- _Action item_: Filter the records, keeping every line that has the string "DCode".

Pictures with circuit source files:

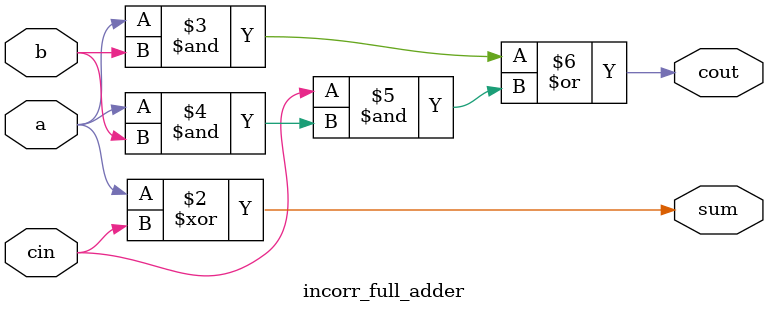
<source format=v>
module incorr_full_adder(a,b,cin,sum,cout);
input a,b,cin;
output sum,cout;
assign sum = a^1'b0^cin;
assign cout = a&b|cin&(a&b); 
// initial begin
//     $display("The incorrect adder with xor0 having in2/0");
// end   
endmodule
</source>
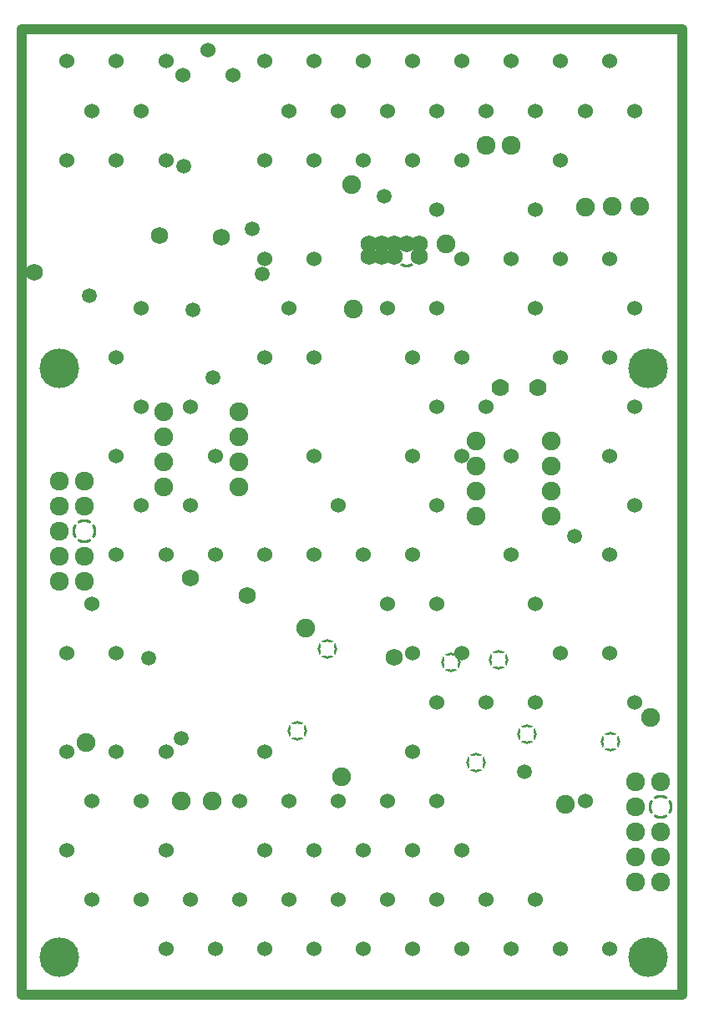
<source format=gbr>
G04 Layer_Physical_Order=2*
G04 Layer_Color=32768*
%FSLAX26Y26*%
%MOIN*%
%TF.FileFunction,Copper,L2,Inr,Plane*%
%TF.Part,Single*%
G01*
G75*
%TA.AperFunction,ComponentPad*%
%ADD25C,0.060000*%
%TA.AperFunction,NonConductor*%
%ADD35C,0.040000*%
%TA.AperFunction,ComponentPad*%
%ADD36C,0.075433*%
%ADD37C,0.075827*%
G04:AMPARAMS|DCode=38|XSize=95.827mil|YSize=95.827mil|CornerRadius=0mil|HoleSize=0mil|Usage=FLASHONLY|Rotation=0.000|XOffset=0mil|YOffset=0mil|HoleType=Round|Shape=Relief|Width=10mil|Gap=10mil|Entries=4|*
%AMTHD38*
7,0,0,0.095827,0.075827,0.010000,45*
%
%ADD38THD38*%
%ADD39C,0.070000*%
%TA.AperFunction,ViaPad*%
%ADD40C,0.158110*%
%TA.AperFunction,ComponentPad*%
%ADD41C,0.068000*%
G04:AMPARAMS|DCode=42|XSize=88mil|YSize=88mil|CornerRadius=0mil|HoleSize=0mil|Usage=FLASHONLY|Rotation=0.000|XOffset=0mil|YOffset=0mil|HoleType=Round|Shape=Relief|Width=10mil|Gap=10mil|Entries=4|*
%AMTHD42*
7,0,0,0.088000,0.068000,0.010000,45*
%
%ADD42THD42*%
%TA.AperFunction,ViaPad*%
%ADD43C,0.068000*%
%ADD44C,0.059685*%
G04:AMPARAMS|DCode=45|XSize=79.685mil|YSize=79.685mil|CornerRadius=0mil|HoleSize=0mil|Usage=FLASHONLY|Rotation=0.000|XOffset=0mil|YOffset=0mil|HoleType=Round|Shape=Relief|Width=10mil|Gap=10mil|Entries=4|*
%AMTHD45*
7,0,0,0.079685,0.059685,0.010000,45*
%
%ADD45THD45*%
%ADD46C,0.060000*%
D25*
X644110Y3669110D02*
D03*
X844110D02*
D03*
X744110Y3769110D02*
D03*
D35*
X0Y0D02*
X2637795Y-0D01*
X2637795Y3852110D02*
X2637795Y-0D01*
X-0Y3852110D02*
X2637795Y3852110D01*
X-0Y3852110D02*
X0Y0D01*
D36*
X2170000Y760000D02*
D03*
X634913Y774110D02*
D03*
X1814134Y2209568D02*
D03*
Y2109568D02*
D03*
Y2009568D02*
D03*
Y1909568D02*
D03*
X2114134Y2209568D02*
D03*
Y2109568D02*
D03*
Y2009568D02*
D03*
Y1909568D02*
D03*
X866110Y2027110D02*
D03*
Y2127110D02*
D03*
Y2227110D02*
D03*
Y2327110D02*
D03*
X566110Y2027110D02*
D03*
Y2127110D02*
D03*
Y2227110D02*
D03*
Y2327110D02*
D03*
X1315110Y3231110D02*
D03*
X1323110Y2735110D02*
D03*
X2466110Y3145110D02*
D03*
X2355110Y3145110D02*
D03*
X2250110Y3143810D02*
D03*
X1694110Y2997110D02*
D03*
X1132110Y1463110D02*
D03*
X760110Y774110D02*
D03*
X257759Y1005858D02*
D03*
X1275110Y868110D02*
D03*
X2511110Y1107110D02*
D03*
D37*
X150110Y2050110D02*
D03*
Y1950110D02*
D03*
Y1850110D02*
D03*
Y1750110D02*
D03*
Y1650110D02*
D03*
X250110Y2050110D02*
D03*
Y1950110D02*
D03*
Y1750110D02*
D03*
Y1650110D02*
D03*
X1952110Y3390110D02*
D03*
X1852110D02*
D03*
X2450110Y850110D02*
D03*
Y750110D02*
D03*
Y650110D02*
D03*
Y550110D02*
D03*
Y450110D02*
D03*
X2550110Y850110D02*
D03*
Y650110D02*
D03*
Y550110D02*
D03*
Y450110D02*
D03*
D38*
X250110Y1850110D02*
D03*
X2550110Y750110D02*
D03*
D39*
X2058338Y2423260D02*
D03*
X1908732D02*
D03*
D40*
X150110Y150110D02*
D03*
X2500110D02*
D03*
X150110Y2500110D02*
D03*
X2500110D02*
D03*
D41*
X1585110Y2995112D02*
D03*
Y2945112D02*
D03*
X1535110Y2995112D02*
D03*
X1485110D02*
D03*
Y2945112D02*
D03*
X1435110Y2995112D02*
D03*
Y2945112D02*
D03*
X1385110Y2995112D02*
D03*
Y2945112D02*
D03*
D42*
X1535110D02*
D03*
D43*
X550000Y3030000D02*
D03*
X1485110Y1345110D02*
D03*
X900000Y1591492D02*
D03*
X672000Y1662000D02*
D03*
X49000Y2883000D02*
D03*
X797110Y3023110D02*
D03*
D44*
X2005362Y890110D02*
D03*
X960000Y2876220D02*
D03*
X270110Y2790110D02*
D03*
X2205110Y1830110D02*
D03*
X645110Y3305110D02*
D03*
X921110Y3055110D02*
D03*
X682110Y2732110D02*
D03*
X1447616Y3185110D02*
D03*
X762110Y2463110D02*
D03*
X505110Y1344110D02*
D03*
X634922Y1024110D02*
D03*
D45*
X1220000Y1380000D02*
D03*
X1903009Y1337474D02*
D03*
X1813252Y926110D02*
D03*
X2350110Y1010110D02*
D03*
X2015488Y1038780D02*
D03*
X1713800Y1325110D02*
D03*
X1099110Y1053110D02*
D03*
D46*
X279528Y377953D02*
D03*
X181102Y574803D02*
D03*
X279528Y771654D02*
D03*
X181102Y968504D02*
D03*
Y1362205D02*
D03*
X279528Y1559055D02*
D03*
X181102Y3330709D02*
D03*
X279528Y3527559D02*
D03*
X181102Y3724410D02*
D03*
X476378Y377953D02*
D03*
Y771654D02*
D03*
X377953Y968504D02*
D03*
Y1362205D02*
D03*
Y1755906D02*
D03*
X476378Y1952756D02*
D03*
X377953Y2149606D02*
D03*
X476378Y2346457D02*
D03*
X377953Y2543307D02*
D03*
X476378Y2740158D02*
D03*
X377953Y3330709D02*
D03*
X476378Y3527559D02*
D03*
X377953Y3724410D02*
D03*
X574803Y181102D02*
D03*
X673228Y377953D02*
D03*
X574803Y574803D02*
D03*
Y968504D02*
D03*
Y1755906D02*
D03*
X673228Y1952756D02*
D03*
Y2346457D02*
D03*
X574803Y3330709D02*
D03*
Y3724410D02*
D03*
X771654Y181102D02*
D03*
X870079Y377953D02*
D03*
Y771654D02*
D03*
X771654Y1755906D02*
D03*
Y2149606D02*
D03*
X968504Y181102D02*
D03*
X1066929Y377953D02*
D03*
X968504Y574803D02*
D03*
X1066929Y771654D02*
D03*
X968504Y968504D02*
D03*
Y1755906D02*
D03*
Y2543307D02*
D03*
X1066929Y2740158D02*
D03*
X968504Y2937008D02*
D03*
Y3330709D02*
D03*
X1066929Y3527559D02*
D03*
X968504Y3724410D02*
D03*
X1165354Y181102D02*
D03*
X1263780Y377953D02*
D03*
X1165354Y574803D02*
D03*
X1263780Y771654D02*
D03*
X1165354Y1755906D02*
D03*
X1263780Y1952756D02*
D03*
X1165354Y2149606D02*
D03*
Y2543307D02*
D03*
Y2937008D02*
D03*
Y3330709D02*
D03*
X1263780Y3527559D02*
D03*
X1165354Y3724410D02*
D03*
X1362205Y181102D02*
D03*
X1460630Y377953D02*
D03*
X1362205Y574803D02*
D03*
X1460630Y771654D02*
D03*
Y1559055D02*
D03*
X1362205Y1755906D02*
D03*
X1460630Y2740158D02*
D03*
X1362205Y3330709D02*
D03*
X1460630Y3527559D02*
D03*
X1362205Y3724410D02*
D03*
X1559055Y181102D02*
D03*
X1657480Y377953D02*
D03*
X1559055Y574803D02*
D03*
X1657480Y771654D02*
D03*
X1559055Y968504D02*
D03*
X1657480Y1165354D02*
D03*
X1559055Y1362205D02*
D03*
X1657480Y1559055D02*
D03*
X1559055Y1755906D02*
D03*
X1657480Y1952756D02*
D03*
X1559055Y2149606D02*
D03*
X1657480Y2346457D02*
D03*
X1559055Y2543307D02*
D03*
X1657480Y2740158D02*
D03*
Y3133858D02*
D03*
X1559055Y3330709D02*
D03*
X1657480Y3527559D02*
D03*
X1559055Y3724410D02*
D03*
X1755906Y181102D02*
D03*
X1854331Y377953D02*
D03*
X1755906Y574803D02*
D03*
X1854331Y1165354D02*
D03*
X1755906Y1362205D02*
D03*
Y2149606D02*
D03*
X1854331Y2346457D02*
D03*
X1755906Y2543307D02*
D03*
Y2937008D02*
D03*
Y3330709D02*
D03*
X1854331Y3527559D02*
D03*
X1755906Y3724410D02*
D03*
X1952756Y181102D02*
D03*
X2051181Y377953D02*
D03*
Y1165354D02*
D03*
Y1559055D02*
D03*
X1952756Y1755906D02*
D03*
Y2149606D02*
D03*
X2051181Y2740158D02*
D03*
X1952756Y2937008D02*
D03*
X2051181Y3133858D02*
D03*
Y3527559D02*
D03*
X1952756Y3724410D02*
D03*
X2149606Y181102D02*
D03*
X2248032Y771654D02*
D03*
X2149606Y1362205D02*
D03*
Y2543307D02*
D03*
Y2937008D02*
D03*
Y3330709D02*
D03*
X2248032Y3527559D02*
D03*
X2149606Y3724410D02*
D03*
X2346457Y181102D02*
D03*
X2444882Y1165354D02*
D03*
X2346457Y1362205D02*
D03*
Y1755906D02*
D03*
X2444882Y1952756D02*
D03*
X2346457Y2149606D02*
D03*
X2444882Y2346457D02*
D03*
X2346457Y2543307D02*
D03*
X2444882Y2740158D02*
D03*
X2346457Y2937008D02*
D03*
X2444882Y3527559D02*
D03*
X2346457Y3724410D02*
D03*
%TF.MD5,bb08096c983972cfbfd84f4041f5bad0*%
M02*

</source>
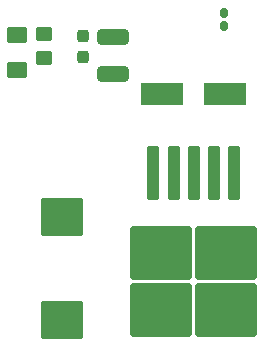
<source format=gbr>
%TF.GenerationSoftware,KiCad,Pcbnew,8.0.7*%
%TF.CreationDate,2025-03-15T22:57:34-07:00*%
%TF.ProjectId,Buck5,4275636b-352e-46b6-9963-61645f706362,rev?*%
%TF.SameCoordinates,Original*%
%TF.FileFunction,Paste,Top*%
%TF.FilePolarity,Positive*%
%FSLAX46Y46*%
G04 Gerber Fmt 4.6, Leading zero omitted, Abs format (unit mm)*
G04 Created by KiCad (PCBNEW 8.0.7) date 2025-03-15 22:57:34*
%MOMM*%
%LPD*%
G01*
G04 APERTURE LIST*
G04 Aperture macros list*
%AMRoundRect*
0 Rectangle with rounded corners*
0 $1 Rounding radius*
0 $2 $3 $4 $5 $6 $7 $8 $9 X,Y pos of 4 corners*
0 Add a 4 corners polygon primitive as box body*
4,1,4,$2,$3,$4,$5,$6,$7,$8,$9,$2,$3,0*
0 Add four circle primitives for the rounded corners*
1,1,$1+$1,$2,$3*
1,1,$1+$1,$4,$5*
1,1,$1+$1,$6,$7*
1,1,$1+$1,$8,$9*
0 Add four rect primitives between the rounded corners*
20,1,$1+$1,$2,$3,$4,$5,0*
20,1,$1+$1,$4,$5,$6,$7,0*
20,1,$1+$1,$6,$7,$8,$9,0*
20,1,$1+$1,$8,$9,$2,$3,0*%
G04 Aperture macros list end*
%ADD10RoundRect,0.250000X-1.075000X0.400000X-1.075000X-0.400000X1.075000X-0.400000X1.075000X0.400000X0*%
%ADD11RoundRect,0.237500X-0.237500X0.287500X-0.237500X-0.287500X0.237500X-0.287500X0.237500X0.287500X0*%
%ADD12RoundRect,0.200000X-1.550000X1.450000X-1.550000X-1.450000X1.550000X-1.450000X1.550000X1.450000X0*%
%ADD13RoundRect,0.250001X0.624999X-0.462499X0.624999X0.462499X-0.624999X0.462499X-0.624999X-0.462499X0*%
%ADD14RoundRect,0.250000X-0.300000X2.050000X-0.300000X-2.050000X0.300000X-2.050000X0.300000X2.050000X0*%
%ADD15RoundRect,0.250000X-2.375000X2.025000X-2.375000X-2.025000X2.375000X-2.025000X2.375000X2.025000X0*%
%ADD16RoundRect,0.160000X-0.160000X0.222500X-0.160000X-0.222500X0.160000X-0.222500X0.160000X0.222500X0*%
%ADD17R,3.550000X1.850000*%
%ADD18RoundRect,0.250000X0.450000X-0.350000X0.450000X0.350000X-0.450000X0.350000X-0.450000X-0.350000X0*%
G04 APERTURE END LIST*
D10*
%TO.C,R1*%
X113792000Y-78206000D03*
X113792000Y-81306000D03*
%TD*%
D11*
%TO.C,D3*%
X111252000Y-78119000D03*
X111252000Y-79869000D03*
%TD*%
D12*
%TO.C,L1*%
X109542500Y-102174500D03*
X109542500Y-93474500D03*
%TD*%
D13*
%TO.C,D1*%
X105664000Y-80989500D03*
X105664000Y-78014500D03*
%TD*%
D14*
%TO.C,U1*%
X124050000Y-89729000D03*
X122350000Y-89729000D03*
X120650000Y-89729000D03*
D15*
X123425000Y-96454000D03*
X117875000Y-96454000D03*
X123425000Y-101304000D03*
X117875000Y-101304000D03*
D14*
X118950000Y-89729000D03*
X117250000Y-89729000D03*
%TD*%
D16*
%TO.C,F1*%
X123190000Y-76135500D03*
X123190000Y-77280500D03*
%TD*%
D17*
%TO.C,C1*%
X123300000Y-83058000D03*
X118000000Y-83058000D03*
%TD*%
D18*
%TO.C,R2*%
X107950000Y-79978000D03*
X107950000Y-77978000D03*
%TD*%
M02*

</source>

- _Problem solution_:
G04:AMPARAMS|DCode=38|XSize=95.827mil|YSize=95.827mil|CornerRadius=0mil|HoleSize=0mil|Usage=FLASHONLY|Rotation=0.000|XOffset=0mil|YOffset=0mil|HoleType=Round|Shape=Relief|Width=10mil|Gap=10mil|Entries=4|*
G04:AMPARAMS|DCode=42|XSize=88mil|YSize=88mil|CornerRadius=0mil|HoleSize=0mil|Usage=FLASHONLY|Rotation=0.000|XOffset=0mil|YOffset=0mil|HoleType=Round|Shape=Relief|Width=10mil|Gap=10mil|Entries=4|*
G04:AMPARAMS|DCode=45|XSize=79.685mil|YSize=79.685mil|CornerRadius=0mil|HoleSize=0mil|Usage=FLASHONLY|Rotation=0.000|XOffset=0mil|YOffset=0mil|HoleType=Round|Shape=Relief|Width=10mil|Gap=10mil|Entries=4|*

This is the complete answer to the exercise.